Sul muro vicino a lei era stata trovata una scritta:
whit’s fur ye’ll no go past ye
Una punizione simile era toccata allo sceriffo del Sutherland, che si trovava di passaggio a Edimburgo per un viaggio di piacere verso Londra. L’anziano sceriffo era stato tramortito, ed era poi stato pungolato in più punti.
Come succedeva alle streghe sotto tortura, pensò subito Burt.
Anche lo sceriffo si era risvegliato in un vicolo, vicino alla stessa scritta:
quel che ti deve capitare prima o poi ti capita
Entrambi, terrorizzati, erano tornati di volata nelle Highlands. Girava voce che il criminale mascherato si divertisse a spaventare notabili scozzesi che avevano le mani in pasta nelle clearances, le privatizzazioni delle terre che avevano lasciato in miseria e costretto all’emigrazione migliaia di contadini.

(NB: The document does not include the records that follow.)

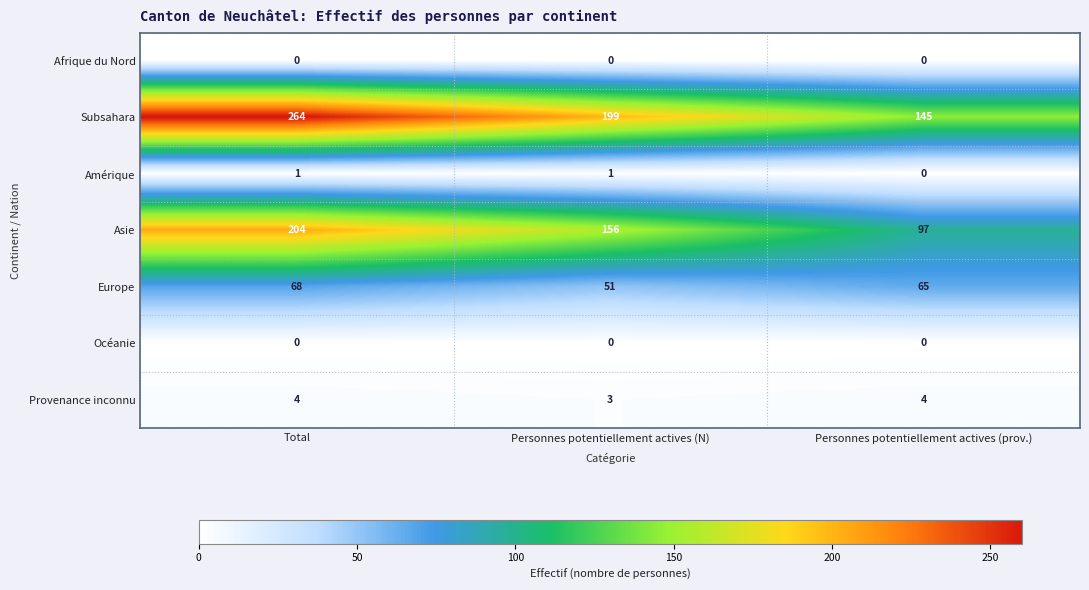

How many Subsahara values are between 145 and 264?

3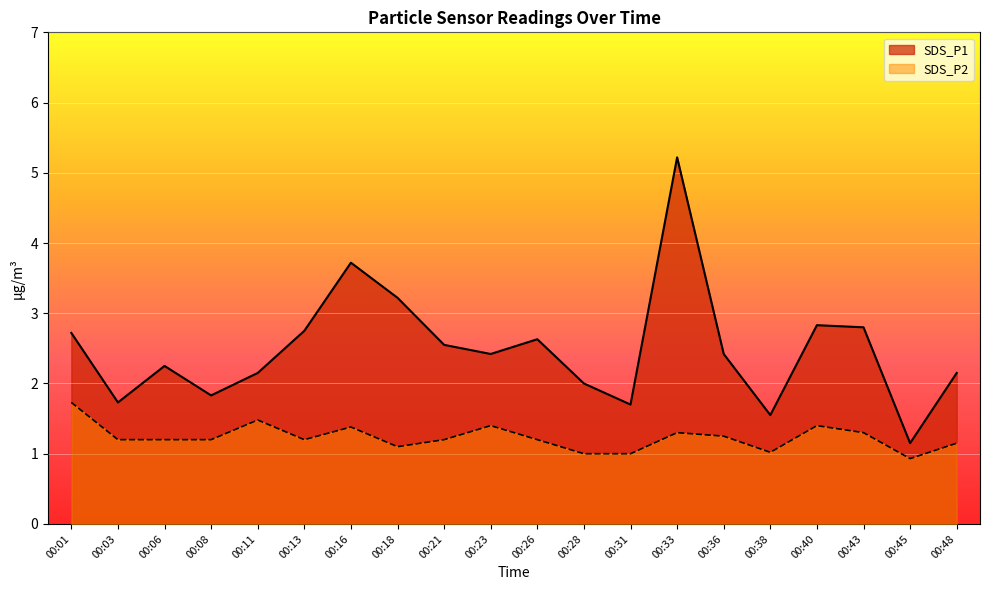

Rank the series by their average value, from highest to lowest.

SDS_P1, SDS_P2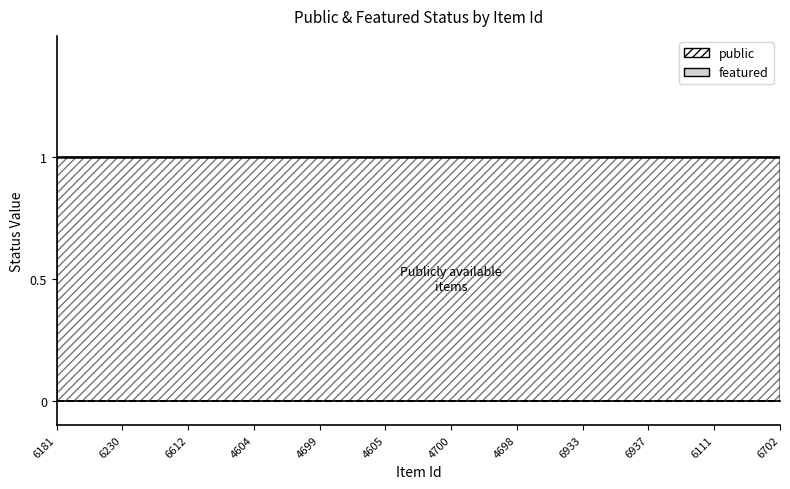

True or false: featured has a value of 0 at 4605.

True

Ancora molto colpito da quel che aveva appena letto, e con la netta impressione che gli ricordasse qualcosa di familiare, Edmund Burt decise di sgranchirsi le gambe e di salire fino alla rocca del Castello, nonostante fosse già buio pesto. Mentre percorreva uno dei vicoli che sbucavano su Royal Mile, un’ombra mascherata gli si parò davanti appena svoltato l’angolo. Burt trasalì e quando vide che l’ombra aveva il volto coperto da un rostro, si sentì mancare.
E fu ancora più sorpreso nell’udire una voce femminile: «Molto piacere, lord Burt. Non si spaventi. Già ci conosciamo, per così dire. Ho letto il suo libro con molto interesse».
Una mano con sole tre dita alzò lentamente la maschera.